[Bounding box coordinate data]
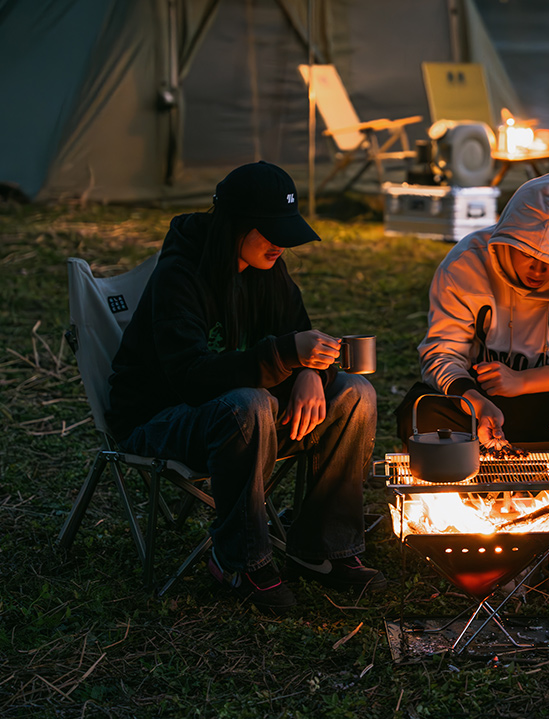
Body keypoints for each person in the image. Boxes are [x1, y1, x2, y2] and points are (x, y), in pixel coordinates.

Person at [106, 161, 386, 614]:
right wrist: (286, 356)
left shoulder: (269, 272)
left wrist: (311, 373)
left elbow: (298, 339)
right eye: (270, 231)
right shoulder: (181, 276)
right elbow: (191, 380)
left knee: (355, 394)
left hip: (240, 414)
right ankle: (240, 561)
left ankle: (321, 549)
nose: (281, 243)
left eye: (286, 230)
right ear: (235, 224)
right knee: (249, 404)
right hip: (161, 417)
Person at [395, 171, 549, 594]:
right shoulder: (466, 264)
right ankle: (472, 528)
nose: (538, 269)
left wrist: (526, 381)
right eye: (528, 255)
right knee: (420, 410)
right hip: (485, 408)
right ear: (506, 241)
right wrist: (473, 398)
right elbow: (442, 353)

* [WORK ORDER]
Repeat, with no pictures, each line from the beginning of the data through the line containing "right shoulder: (181, 276)", inclusive.

* [RESULT OF THE TASK]
Body keypoints for each person in the image. Boxes are [x1, y1, x2, y2] and points are (x, y), in pixel coordinates.

Person at [106, 161, 386, 614]:
right wrist: (286, 356)
left shoulder: (269, 272)
left wrist: (311, 373)
left elbow: (298, 339)
right eye: (270, 231)
right shoulder: (181, 276)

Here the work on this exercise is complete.